(Data excerpts)
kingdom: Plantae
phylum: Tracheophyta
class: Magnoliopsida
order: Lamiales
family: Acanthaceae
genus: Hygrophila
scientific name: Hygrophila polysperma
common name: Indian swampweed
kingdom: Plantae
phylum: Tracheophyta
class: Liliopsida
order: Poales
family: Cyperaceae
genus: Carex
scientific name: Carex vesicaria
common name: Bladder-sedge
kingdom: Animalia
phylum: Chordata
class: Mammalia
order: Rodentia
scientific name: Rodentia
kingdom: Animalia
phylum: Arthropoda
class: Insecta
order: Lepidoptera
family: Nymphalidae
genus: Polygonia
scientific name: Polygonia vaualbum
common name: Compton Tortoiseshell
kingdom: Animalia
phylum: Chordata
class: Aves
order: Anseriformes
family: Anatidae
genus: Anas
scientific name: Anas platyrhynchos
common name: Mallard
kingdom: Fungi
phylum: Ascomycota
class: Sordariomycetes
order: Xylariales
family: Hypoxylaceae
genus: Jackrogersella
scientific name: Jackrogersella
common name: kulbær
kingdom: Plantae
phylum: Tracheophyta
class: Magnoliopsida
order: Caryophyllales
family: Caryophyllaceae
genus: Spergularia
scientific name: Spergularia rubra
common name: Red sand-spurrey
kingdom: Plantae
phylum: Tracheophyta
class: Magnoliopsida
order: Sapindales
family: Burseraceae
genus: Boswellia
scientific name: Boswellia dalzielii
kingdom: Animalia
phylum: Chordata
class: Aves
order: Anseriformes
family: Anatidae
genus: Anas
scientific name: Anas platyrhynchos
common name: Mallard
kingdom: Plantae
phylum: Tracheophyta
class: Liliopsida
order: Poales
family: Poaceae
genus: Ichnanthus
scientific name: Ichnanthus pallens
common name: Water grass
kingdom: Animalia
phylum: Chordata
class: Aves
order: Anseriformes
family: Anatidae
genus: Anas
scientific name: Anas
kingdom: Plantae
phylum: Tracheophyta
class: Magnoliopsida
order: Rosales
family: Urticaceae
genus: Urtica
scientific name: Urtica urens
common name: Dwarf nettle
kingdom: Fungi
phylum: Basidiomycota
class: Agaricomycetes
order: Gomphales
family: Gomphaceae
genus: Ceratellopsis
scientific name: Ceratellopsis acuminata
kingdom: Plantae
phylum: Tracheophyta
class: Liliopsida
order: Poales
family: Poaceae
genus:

Aim: List every line from the very first one through the line containing "genus: Ceratellopsis", both ends included, as a numbered list with any empty lines left out.

Completed task:
1. kingdom: Plantae
2. phylum: Tracheophyta
3. class: Magnoliopsida
4. order: Lamiales
5. family: Acanthaceae
6. genus: Hygrophila
7. scientific name: Hygrophila polysperma
8. common name: Indian swampweed
9. kingdom: Plantae
10. phylum: Tracheophyta
11. class: Liliopsida
12. order: Poales
13. family: Cyperaceae
14. genus: Carex
15. scientific name: Carex vesicaria
16. common name: Bladder-sedge
17. kingdom: Animalia
18. phylum: Chordata
19. class: Mammalia
20. order: Rodentia
21. scientific name: Rodentia
22. kingdom: Animalia
23. phylum: Arthropoda
24. class: Insecta
25. order: Lepidoptera
26. family: Nymphalidae
27. genus: Polygonia
28. scientific name: Polygonia vaualbum
29. common name: Compton Tortoiseshell
30. kingdom: Animalia
31. phylum: Chordata
32. class: Aves
33. order: Anseriformes
34. family: Anatidae
35. genus: Anas
36. scientific name: Anas platyrhynchos
37. common name: Mallard
38. kingdom: Fungi
39. phylum: Ascomycota
40. class: Sordariomycetes
41. order: Xylariales
42. family: Hypoxylaceae
43. genus: Jackrogersella
44. scientific name: Jackrogersella
45. common name: kulbær
46. kingdom: Plantae
47. phylum: Tracheophyta
48. class: Magnoliopsida
49. order: Caryophyllales
50. family: Caryophyllaceae
51. genus: Spergularia
52. scientific name: Spergularia rubra
53. common name: Red sand-spurrey
54. kingdom: Plantae
55. phylum: Tracheophyta
56. class: Magnoliopsida
57. order: Sapindales
58. family: Burseraceae
59. genus: Boswellia
60. scientific name: Boswellia dalzielii
61. kingdom: Animalia
62. phylum: Chordata
63. class: Aves
64. order: Anseriformes
65. family: Anatidae
66. genus: Anas
67. scientific name: Anas platyrhynchos
68. common name: Mallard
69. kingdom: Plantae
70. phylum: Tracheophyta
71. class: Liliopsida
72. order: Poales
73. family: Poaceae
74. genus: Ichnanthus
75. scientific name: Ichnanthus pallens
76. common name: Water grass
77. kingdom: Animalia
78. phylum: Chordata
79. class: Aves
80. order: Anseriformes
81. family: Anatidae
82. genus: Anas
83. scientific name: Anas
84. kingdom: Plantae
85. phylum: Tracheophyta
86. class: Magnoliopsida
87. order: Rosales
88. family: Urticaceae
89. genus: Urtica
90. scientific name: Urtica urens
91. common name: Dwarf nettle
92. kingdom: Fungi
93. phylum: Basidiomycota
94. class: Agaricomycetes
95. order: Gomphales
96. family: Gomphaceae
97. genus: Ceratellopsis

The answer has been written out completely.